Brown wooden dining set inside restaurant.
Unsplash/Zakaria Zayane

The pandemic has surfaced several question lenders and borrowers alike have not tackled before.

Leveraged Finance Trends Impacting the Restaurant and Franchise Market

There's a new cooperative urgency for all sides.

While the COVID-19 pandemic has wreaked havoc on customers, employees, and equity owners of restaurants, health clubs and innumerable consumer-facing businesses, it has also brought their lenders to the table as interested stakeholders, often with an cooperative urgency that many businesses and their owners have welcomed.

As lenders have become more engaged, certain trends in the leveraged finance market for these businesses is beginning to emerge.

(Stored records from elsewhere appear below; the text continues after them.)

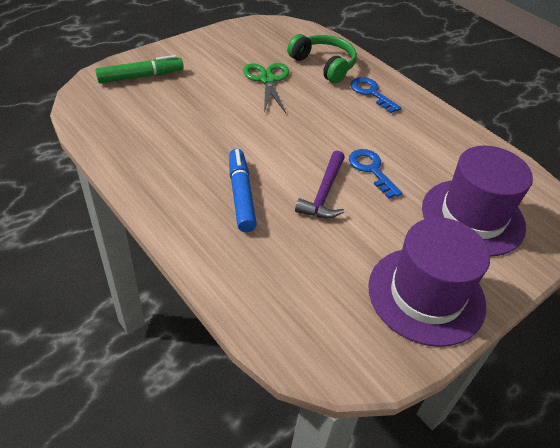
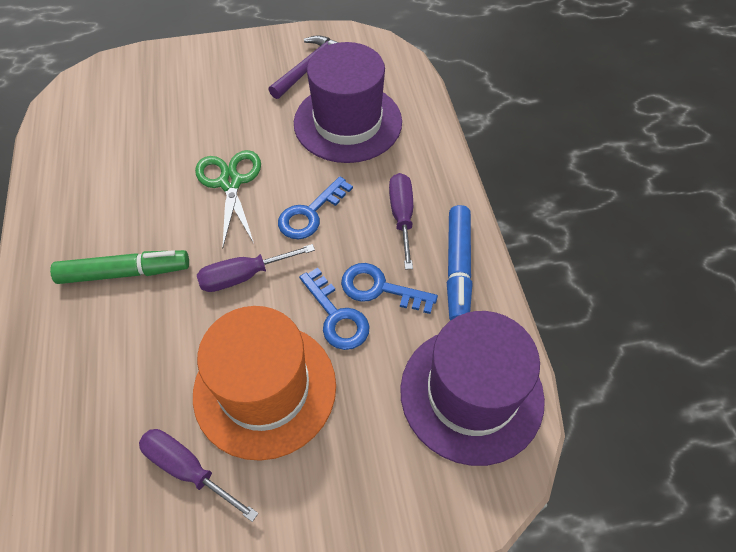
blue key: 2 -> 3
green headphones: 1 -> 0
orange hat: 0 -> 1
purple screwdriver: 0 -> 3

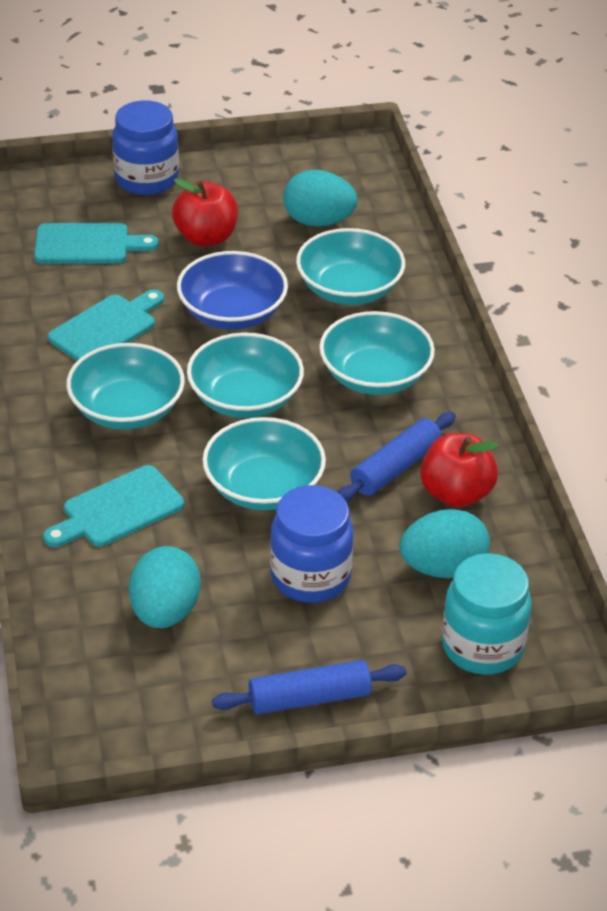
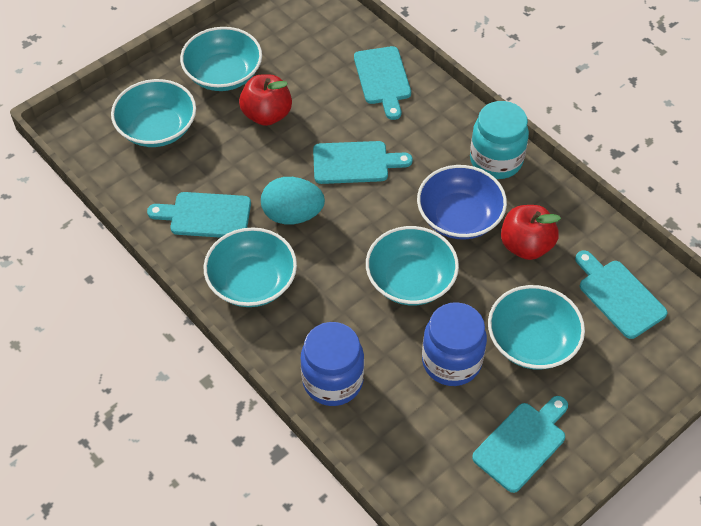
blue rolling pin: 2 -> 0
turquoise cutting board: 3 -> 5
turquoise egg: 3 -> 1

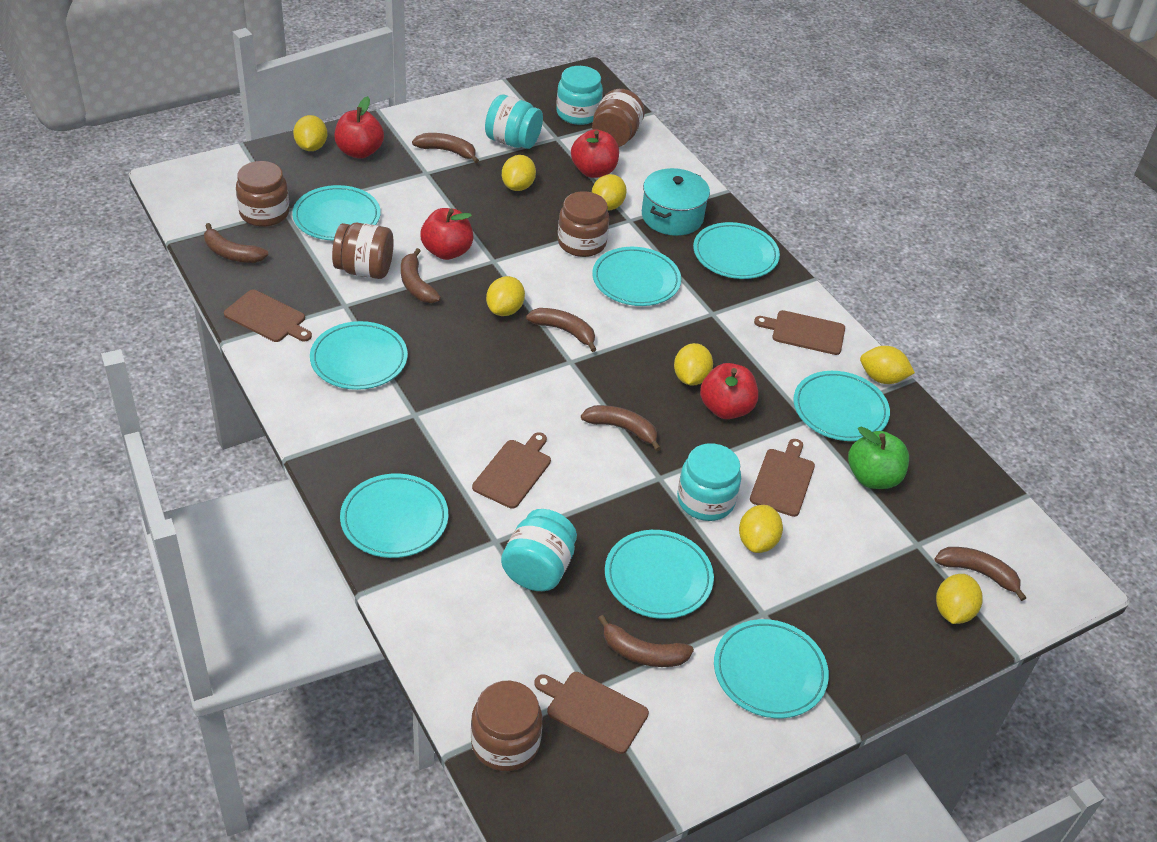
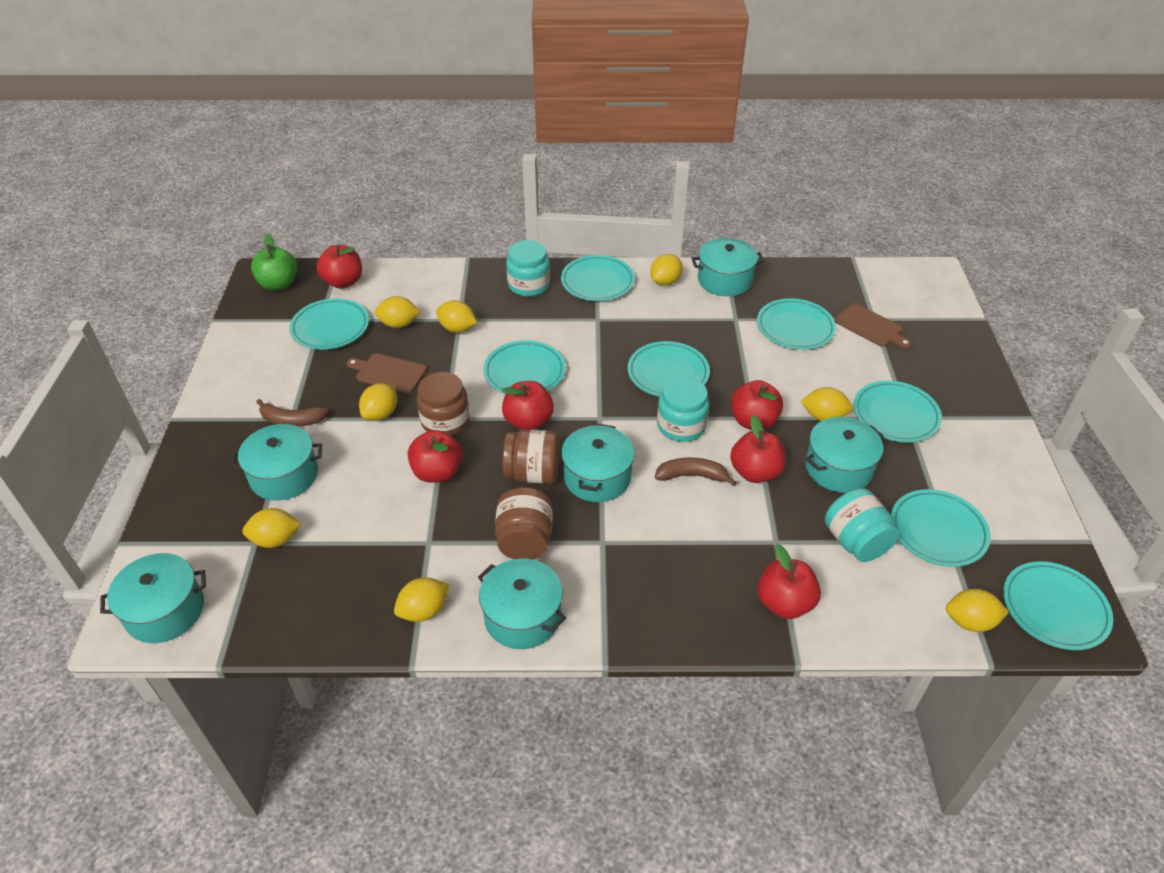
brown banana: 7 -> 2
brown cutting board: 5 -> 2
brown jar: 5 -> 3
red apple: 4 -> 6
turquoise jar: 4 -> 3
turquoise pot: 1 -> 6

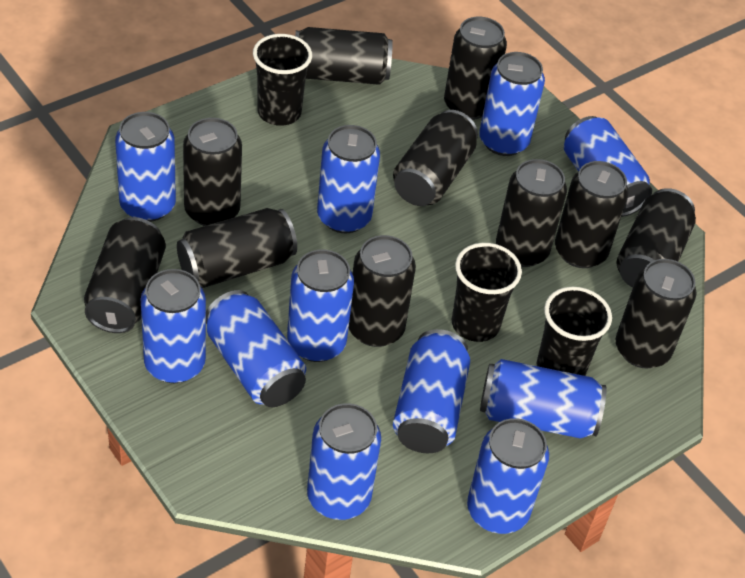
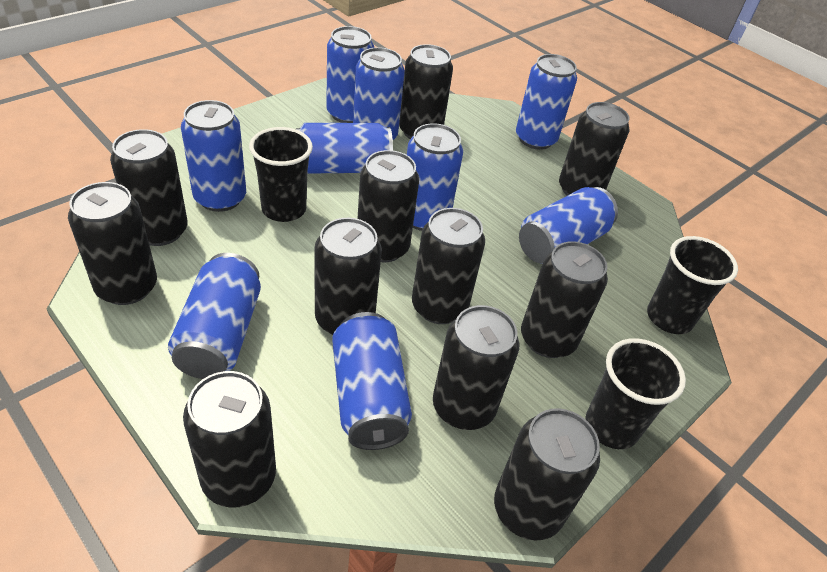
blue can: 11 -> 9

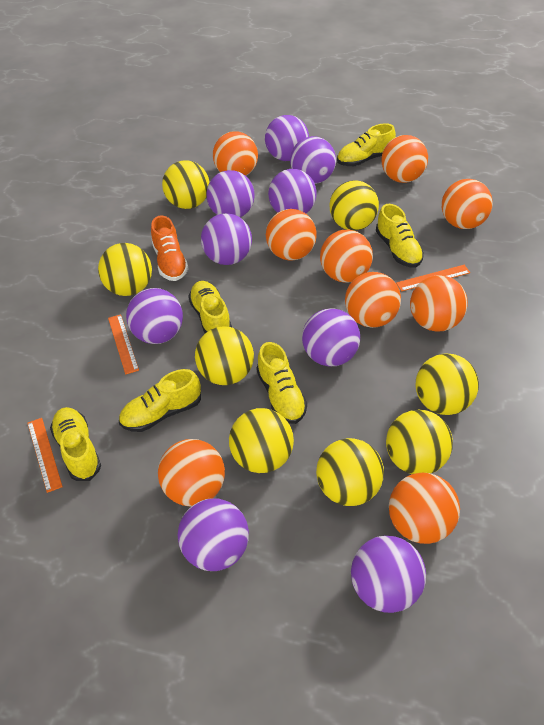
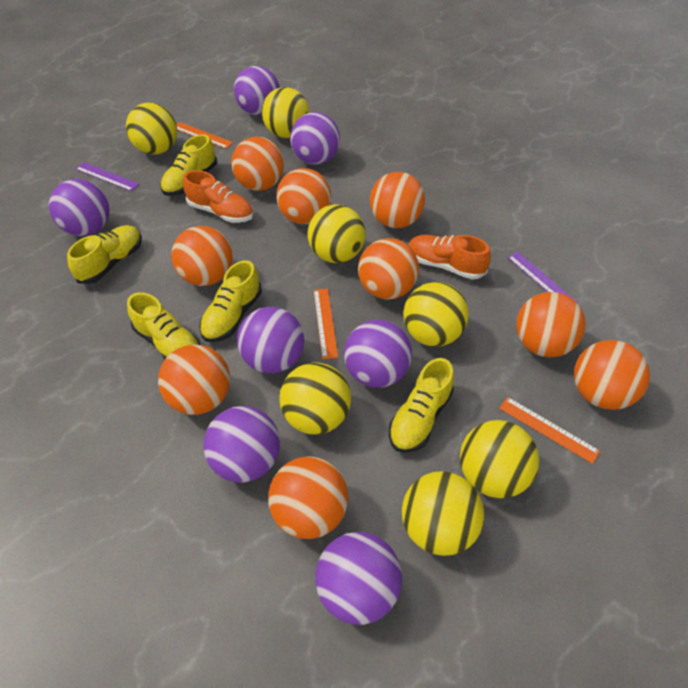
orange shoe: 1 -> 2
purple ball: 9 -> 7
purple ruler: 0 -> 2
yellow ball: 8 -> 7
yellow shoe: 6 -> 5

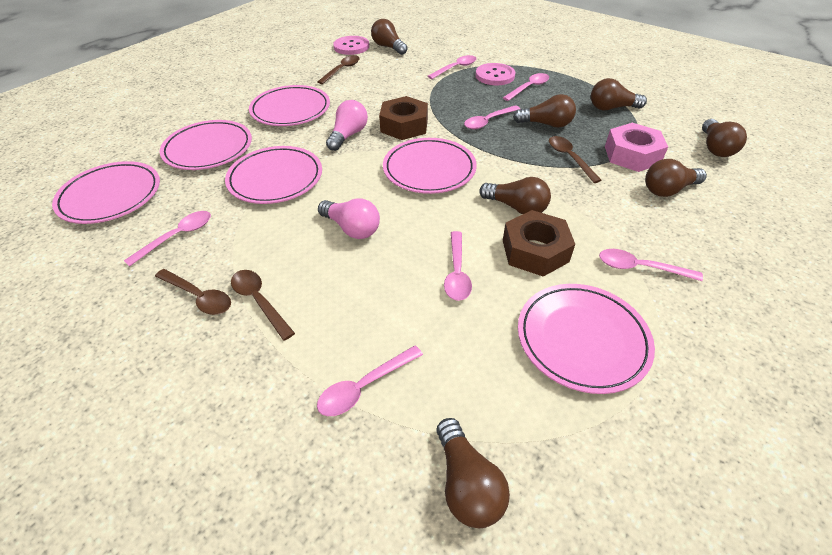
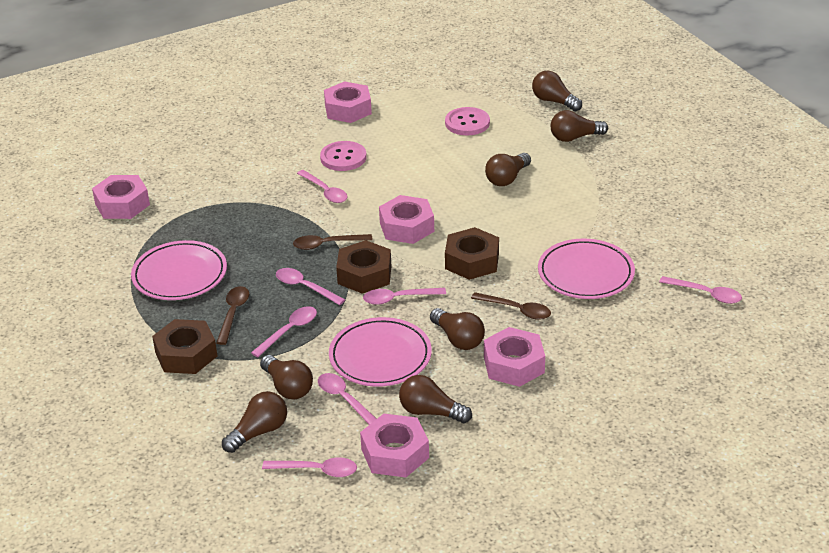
brown nut: 2 -> 3
brown spoon: 4 -> 3
pink light bulb: 2 -> 0
pink nut: 1 -> 5
pink plate: 6 -> 3

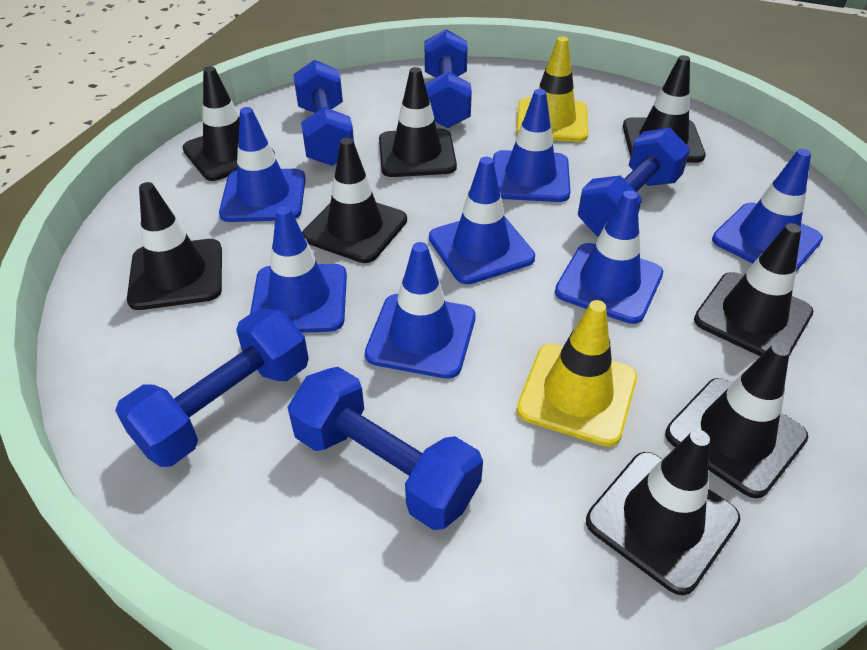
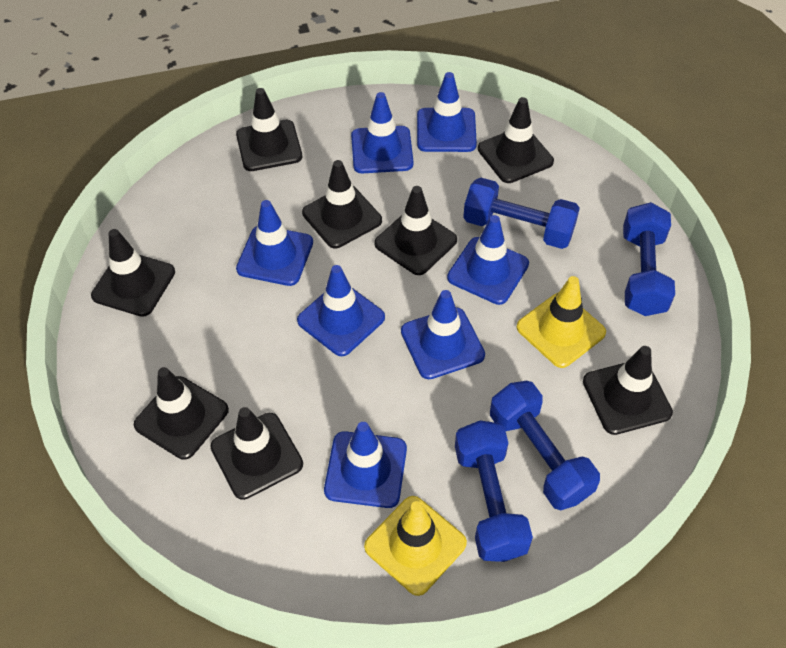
blue dumbbell: 5 -> 4

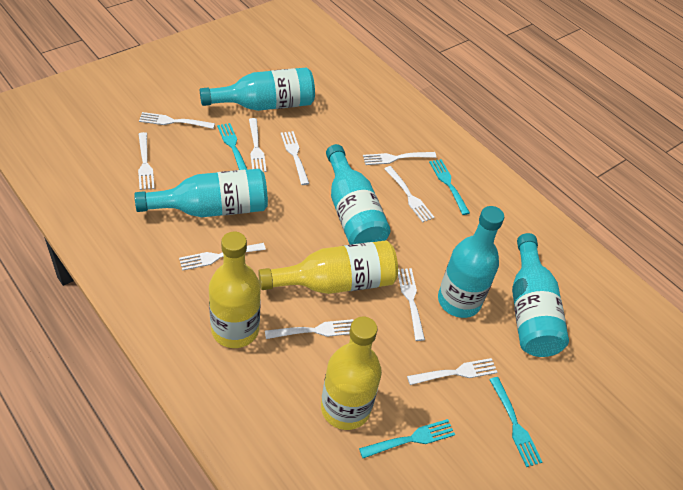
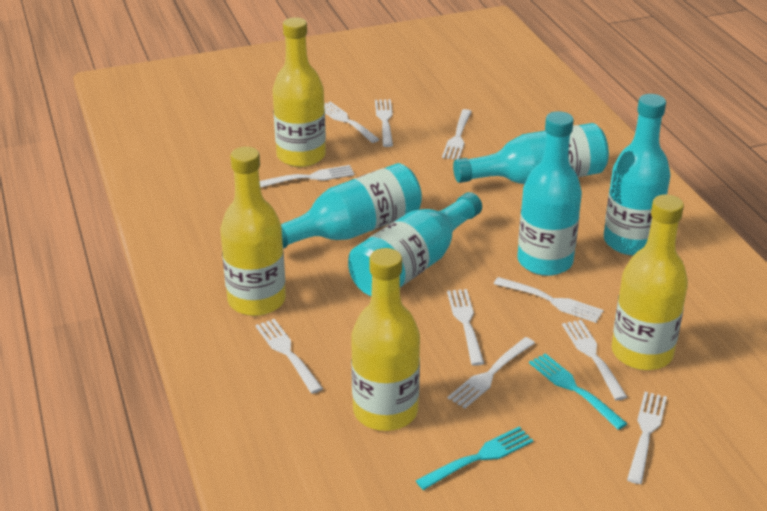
turquoise fork: 4 -> 2
yellow bottle: 3 -> 4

The “Known Unknowns.” While thought leadership in the early stages of the pandemic focused itself of which letter of the alphabet a recovery would take (“v-shaped,” “u-shaped,” “w-shaped,” etc.) it has become clear that debt markets are no closer to settling on a consensus than they were months ago.

Recent U.S. upticks in infection rates cut against the earlier outlooks of a permanently “bent curve,” but digging deeper within those markets show that regional and even local differences in rates make financial modeling and revenue performance outlooks even more difficult for market participants to feel confident in. Coupled with the broad array of government entities overseeing responses and mandates and the continually evolving arsenal of federal and state assistance programs, that uncertainty will need to be reduced in order for true global market consensus positions to evolve.

Breadth of lenders. Despite that uncertainty, the debt markets for restaurants, health clubs, and consumer-facing businesses have expanded exponentially in the past decade, which has allowed borrowers to access a wider variety of funding sources and kept debt markets somewhat open and flexible during the pandemic.

While local, regional, and national banks have always called upon the industry, private debt funds, business development companies, family offices and other providers of private credit have spent considerable energies over the last decade to establish the teams and expertise to successfully provide credit solutions for acquisitions, growth and refinancing within the industry.

The effects of a wider debt supply to the industry has offered chances for borrowers to realize some debt service relief from banks, while many private debt providers have been able to step in with substantial covenant relief.  Additionally, the wider universe of providers and capital has created competition among them, in turn allowing for some limited new deal activity to still get tackled during the midst of the current crisis.

Trends. While that true global market consensus needs time to settle, there are certain trends in leveraged finance that are fighting their way through to a new kind of “normal”—specifically:

Leverage. The amount of leverage credit providers is willing to provide is proportionally lower for all but the most attractive deals. This means most acquisition financings deals are now requiring equity contributions in upwards of 50 percent, while pre-pandemic levels settled around the 35 percent mark.  Additionally, true bank-style financings have found more traction, as those banks can often ask for lower pricing and taking away the higher leverage many private credit providers found success in offering.

COVID-19 Accounting. The pandemic has surfaced several question lenders and borrowers alike have not tackled before, although common ground seems to be emerging:

“Lost revenues”—while some borrowers initially worked to include revenues “lost” due to COVID-19 shutdowns as addbacks to net income in their calculations of EBITDA, the request has subsided a bit, which is expected based on the fundamentals—e.g., such amounts have never traditionally been recognized as expenses or even items under GAAP and credit documentation does not typically allow for the adjustment

Finding “EBITDA”—approaches here have a broad spectrum, but borrowers and lenders are working together to determine how to define and think about EBITDA metrics when and as business volume increases.  To date, approaches include annualizing post-pandemic EBITDA until a full year of performance is achieved, adjusting for pandemic-related losses and calculating performance relative to pre-pandemic levels (e.g., taking 2019 earnings and adjusting them with customer counts for 2021)

PPP loans—importantly, the influx of PPP loan proceeds can vary EBITDA amounts in terms of whether the funds are forgiven (and thus recognized as income), ensuring spends with the proceeds are appropriately accounted for and how to account for the loan amounts before they are forgiven (or if they never are).  Solutions here vary widely but tend to include counting the proceeds as debt if they remain outstanding after an agreed-upon date.

Derek F. Ladgenski is a Commercial Finance partner at Katten Muchin Rosenman LLP. Derek counsels lead arrangers, administrative agents and lenders on cash-flow acquisition and recapitalization financings, "take private" transactions and debt financings.